Supplied material

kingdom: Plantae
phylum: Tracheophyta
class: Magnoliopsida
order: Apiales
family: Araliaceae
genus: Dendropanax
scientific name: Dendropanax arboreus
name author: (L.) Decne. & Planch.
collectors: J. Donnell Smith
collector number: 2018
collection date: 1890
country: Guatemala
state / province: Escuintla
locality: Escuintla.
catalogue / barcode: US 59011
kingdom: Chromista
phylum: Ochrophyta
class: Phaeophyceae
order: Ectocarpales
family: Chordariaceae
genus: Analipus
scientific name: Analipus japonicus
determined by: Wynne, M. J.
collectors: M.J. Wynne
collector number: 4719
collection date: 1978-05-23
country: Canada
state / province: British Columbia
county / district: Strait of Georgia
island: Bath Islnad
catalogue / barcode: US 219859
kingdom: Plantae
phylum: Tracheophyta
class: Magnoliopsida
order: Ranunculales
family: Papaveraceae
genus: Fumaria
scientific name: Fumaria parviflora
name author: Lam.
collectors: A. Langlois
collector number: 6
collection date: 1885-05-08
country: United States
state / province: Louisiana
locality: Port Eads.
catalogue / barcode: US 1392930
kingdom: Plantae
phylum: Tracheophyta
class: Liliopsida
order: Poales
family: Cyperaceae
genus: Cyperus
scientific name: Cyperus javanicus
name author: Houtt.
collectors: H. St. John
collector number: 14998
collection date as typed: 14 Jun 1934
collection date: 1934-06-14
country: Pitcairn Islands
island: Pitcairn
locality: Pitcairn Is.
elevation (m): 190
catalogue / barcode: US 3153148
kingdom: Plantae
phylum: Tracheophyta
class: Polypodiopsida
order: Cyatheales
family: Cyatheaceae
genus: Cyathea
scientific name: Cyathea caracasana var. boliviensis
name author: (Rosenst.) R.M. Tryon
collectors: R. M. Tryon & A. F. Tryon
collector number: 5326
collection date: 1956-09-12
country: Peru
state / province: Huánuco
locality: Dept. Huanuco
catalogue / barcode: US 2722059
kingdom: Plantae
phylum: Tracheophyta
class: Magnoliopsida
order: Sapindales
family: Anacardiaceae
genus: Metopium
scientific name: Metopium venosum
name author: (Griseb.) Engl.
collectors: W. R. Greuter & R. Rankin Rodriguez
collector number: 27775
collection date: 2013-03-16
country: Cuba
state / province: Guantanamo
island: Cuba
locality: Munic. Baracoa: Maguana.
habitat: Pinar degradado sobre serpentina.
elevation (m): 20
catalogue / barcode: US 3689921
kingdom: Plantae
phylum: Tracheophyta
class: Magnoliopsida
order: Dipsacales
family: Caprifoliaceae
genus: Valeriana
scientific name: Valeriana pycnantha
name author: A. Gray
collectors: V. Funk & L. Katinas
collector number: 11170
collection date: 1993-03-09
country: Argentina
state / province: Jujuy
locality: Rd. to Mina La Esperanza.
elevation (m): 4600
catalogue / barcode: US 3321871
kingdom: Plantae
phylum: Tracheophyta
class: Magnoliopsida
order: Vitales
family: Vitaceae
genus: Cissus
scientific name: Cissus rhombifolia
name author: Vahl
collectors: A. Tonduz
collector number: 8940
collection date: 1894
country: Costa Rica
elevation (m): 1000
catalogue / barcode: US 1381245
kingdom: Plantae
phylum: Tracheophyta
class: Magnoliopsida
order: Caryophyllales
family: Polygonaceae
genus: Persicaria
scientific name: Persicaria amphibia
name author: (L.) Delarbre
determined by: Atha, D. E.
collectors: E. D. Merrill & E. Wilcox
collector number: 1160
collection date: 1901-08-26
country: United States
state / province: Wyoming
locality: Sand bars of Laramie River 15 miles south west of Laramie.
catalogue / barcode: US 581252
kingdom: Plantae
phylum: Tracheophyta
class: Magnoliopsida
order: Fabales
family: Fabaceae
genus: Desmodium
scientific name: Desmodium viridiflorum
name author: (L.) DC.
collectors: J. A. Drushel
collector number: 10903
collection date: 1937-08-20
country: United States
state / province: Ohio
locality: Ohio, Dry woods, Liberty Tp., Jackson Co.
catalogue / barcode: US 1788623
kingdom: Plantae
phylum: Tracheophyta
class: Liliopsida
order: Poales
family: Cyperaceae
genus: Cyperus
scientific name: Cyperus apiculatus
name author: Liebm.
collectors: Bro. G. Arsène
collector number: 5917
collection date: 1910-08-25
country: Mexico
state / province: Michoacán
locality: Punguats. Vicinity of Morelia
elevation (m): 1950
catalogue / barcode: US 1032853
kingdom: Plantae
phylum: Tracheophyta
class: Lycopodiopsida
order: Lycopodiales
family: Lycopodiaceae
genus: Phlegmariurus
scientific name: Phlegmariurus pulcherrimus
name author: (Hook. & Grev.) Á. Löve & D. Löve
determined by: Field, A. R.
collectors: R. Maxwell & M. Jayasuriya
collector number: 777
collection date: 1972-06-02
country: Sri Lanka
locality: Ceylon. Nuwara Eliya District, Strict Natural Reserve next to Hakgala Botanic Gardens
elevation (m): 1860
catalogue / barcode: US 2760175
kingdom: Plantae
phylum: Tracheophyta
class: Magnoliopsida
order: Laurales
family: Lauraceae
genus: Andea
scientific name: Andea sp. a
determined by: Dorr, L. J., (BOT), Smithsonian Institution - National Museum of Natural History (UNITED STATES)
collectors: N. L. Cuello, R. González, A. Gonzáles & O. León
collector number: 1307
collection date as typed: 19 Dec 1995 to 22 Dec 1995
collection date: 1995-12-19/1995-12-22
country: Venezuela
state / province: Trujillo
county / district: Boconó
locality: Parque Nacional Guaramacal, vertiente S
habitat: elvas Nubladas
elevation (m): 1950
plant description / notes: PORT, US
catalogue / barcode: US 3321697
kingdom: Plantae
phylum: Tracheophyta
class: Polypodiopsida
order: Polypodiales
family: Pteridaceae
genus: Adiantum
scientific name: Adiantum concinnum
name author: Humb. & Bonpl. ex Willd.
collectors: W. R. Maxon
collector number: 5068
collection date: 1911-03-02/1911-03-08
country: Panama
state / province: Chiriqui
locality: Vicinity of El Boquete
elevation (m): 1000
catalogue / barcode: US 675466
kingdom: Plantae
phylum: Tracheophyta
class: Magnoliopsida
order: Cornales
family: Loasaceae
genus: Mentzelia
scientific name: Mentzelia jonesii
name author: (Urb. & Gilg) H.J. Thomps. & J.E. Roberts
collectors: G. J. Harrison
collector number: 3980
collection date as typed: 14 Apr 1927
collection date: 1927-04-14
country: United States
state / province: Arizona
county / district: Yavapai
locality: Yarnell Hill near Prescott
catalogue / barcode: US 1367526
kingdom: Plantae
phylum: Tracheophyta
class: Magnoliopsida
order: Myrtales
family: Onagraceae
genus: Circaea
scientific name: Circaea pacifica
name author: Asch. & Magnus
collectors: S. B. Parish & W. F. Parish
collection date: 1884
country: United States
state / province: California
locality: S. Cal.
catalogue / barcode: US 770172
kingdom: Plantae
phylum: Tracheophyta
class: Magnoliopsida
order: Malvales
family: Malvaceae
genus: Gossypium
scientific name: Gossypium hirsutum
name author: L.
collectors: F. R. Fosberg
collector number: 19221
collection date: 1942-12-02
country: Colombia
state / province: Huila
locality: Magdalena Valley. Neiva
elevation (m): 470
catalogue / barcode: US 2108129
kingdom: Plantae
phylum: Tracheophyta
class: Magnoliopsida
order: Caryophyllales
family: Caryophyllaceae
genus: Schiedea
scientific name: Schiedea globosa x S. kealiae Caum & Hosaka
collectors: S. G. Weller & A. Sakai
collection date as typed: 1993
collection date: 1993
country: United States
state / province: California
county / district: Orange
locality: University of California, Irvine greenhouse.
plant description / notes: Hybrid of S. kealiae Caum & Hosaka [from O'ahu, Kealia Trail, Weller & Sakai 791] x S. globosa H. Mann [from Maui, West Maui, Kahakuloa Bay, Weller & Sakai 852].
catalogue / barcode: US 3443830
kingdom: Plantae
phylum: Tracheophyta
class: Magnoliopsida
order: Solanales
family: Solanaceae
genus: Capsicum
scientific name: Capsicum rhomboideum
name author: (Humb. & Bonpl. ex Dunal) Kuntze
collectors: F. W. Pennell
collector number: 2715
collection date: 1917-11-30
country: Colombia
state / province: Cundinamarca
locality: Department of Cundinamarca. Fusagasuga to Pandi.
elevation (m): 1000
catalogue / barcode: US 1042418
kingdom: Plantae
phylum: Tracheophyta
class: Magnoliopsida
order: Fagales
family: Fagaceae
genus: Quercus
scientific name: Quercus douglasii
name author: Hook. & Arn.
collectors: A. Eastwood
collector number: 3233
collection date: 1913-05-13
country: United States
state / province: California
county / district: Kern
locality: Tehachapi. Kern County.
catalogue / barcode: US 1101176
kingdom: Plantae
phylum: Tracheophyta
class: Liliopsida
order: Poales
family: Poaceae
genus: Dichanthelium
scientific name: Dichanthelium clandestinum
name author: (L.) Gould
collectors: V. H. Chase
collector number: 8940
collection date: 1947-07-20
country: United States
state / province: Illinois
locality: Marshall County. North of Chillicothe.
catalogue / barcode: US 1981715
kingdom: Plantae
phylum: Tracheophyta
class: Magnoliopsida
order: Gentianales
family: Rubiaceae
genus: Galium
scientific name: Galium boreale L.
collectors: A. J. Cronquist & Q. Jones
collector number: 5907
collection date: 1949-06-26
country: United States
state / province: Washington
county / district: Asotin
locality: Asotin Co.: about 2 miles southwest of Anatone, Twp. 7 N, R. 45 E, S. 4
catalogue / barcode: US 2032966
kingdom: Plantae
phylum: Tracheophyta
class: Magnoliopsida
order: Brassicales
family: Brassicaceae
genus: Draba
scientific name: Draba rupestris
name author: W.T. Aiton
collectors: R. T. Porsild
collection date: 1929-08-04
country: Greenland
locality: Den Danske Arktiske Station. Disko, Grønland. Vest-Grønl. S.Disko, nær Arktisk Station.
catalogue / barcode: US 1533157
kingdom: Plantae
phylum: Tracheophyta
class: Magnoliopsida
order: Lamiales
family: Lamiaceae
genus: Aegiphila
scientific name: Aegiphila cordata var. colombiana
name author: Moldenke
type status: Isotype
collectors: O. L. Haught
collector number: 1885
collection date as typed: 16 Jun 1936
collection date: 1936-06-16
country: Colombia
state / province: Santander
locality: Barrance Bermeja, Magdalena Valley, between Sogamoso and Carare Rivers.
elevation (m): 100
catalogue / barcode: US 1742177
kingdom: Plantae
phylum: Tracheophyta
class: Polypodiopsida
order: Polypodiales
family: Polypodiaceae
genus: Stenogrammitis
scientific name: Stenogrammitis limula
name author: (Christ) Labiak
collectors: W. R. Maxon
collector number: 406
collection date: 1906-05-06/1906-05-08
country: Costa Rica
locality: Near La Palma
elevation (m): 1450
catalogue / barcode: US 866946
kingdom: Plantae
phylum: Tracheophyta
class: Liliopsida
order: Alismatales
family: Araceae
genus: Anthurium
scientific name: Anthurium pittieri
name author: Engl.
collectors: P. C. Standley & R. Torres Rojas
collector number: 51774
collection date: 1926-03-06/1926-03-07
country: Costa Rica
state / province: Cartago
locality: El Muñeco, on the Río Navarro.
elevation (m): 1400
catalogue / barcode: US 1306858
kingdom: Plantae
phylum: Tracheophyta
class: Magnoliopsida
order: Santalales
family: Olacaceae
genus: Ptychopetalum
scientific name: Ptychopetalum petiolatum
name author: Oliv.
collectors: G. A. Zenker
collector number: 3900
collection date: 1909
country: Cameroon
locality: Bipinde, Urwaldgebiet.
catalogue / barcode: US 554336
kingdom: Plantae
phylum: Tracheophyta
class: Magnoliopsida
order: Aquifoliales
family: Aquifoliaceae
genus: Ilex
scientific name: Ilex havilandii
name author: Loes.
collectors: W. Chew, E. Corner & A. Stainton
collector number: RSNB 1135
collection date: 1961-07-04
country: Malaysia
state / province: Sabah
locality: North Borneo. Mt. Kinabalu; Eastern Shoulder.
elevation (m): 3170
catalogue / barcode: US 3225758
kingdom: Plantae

What is required
Repeat, unchanged, every line of the material above, from the line that holds "order: Alismatales" through the final line, both included.

Task response
order: Alismatales
family: Araceae
genus: Anthurium
scientific name: Anthurium pittieri
name author: Engl.
collectors: P. C. Standley & R. Torres Rojas
collector number: 51774
collection date: 1926-03-06/1926-03-07
country: Costa Rica
state / province: Cartago
locality: El Muñeco, on the Río Navarro.
elevation (m): 1400
catalogue / barcode: US 1306858
kingdom: Plantae
phylum: Tracheophyta
class: Magnoliopsida
order: Santalales
family: Olacaceae
genus: Ptychopetalum
scientific name: Ptychopetalum petiolatum
name author: Oliv.
collectors: G. A. Zenker
collector number: 3900
collection date: 1909
country: Cameroon
locality: Bipinde, Urwaldgebiet.
catalogue / barcode: US 554336
kingdom: Plantae
phylum: Tracheophyta
class: Magnoliopsida
order: Aquifoliales
family: Aquifoliaceae
genus: Ilex
scientific name: Ilex havilandii
name author: Loes.
collectors: W. Chew, E. Corner & A. Stainton
collector number: RSNB 1135
collection date: 1961-07-04
country: Malaysia
state / province: Sabah
locality: North Borneo. Mt. Kinabalu; Eastern Shoulder.
elevation (m): 3170
catalogue / barcode: US 3225758
kingdom: Plantae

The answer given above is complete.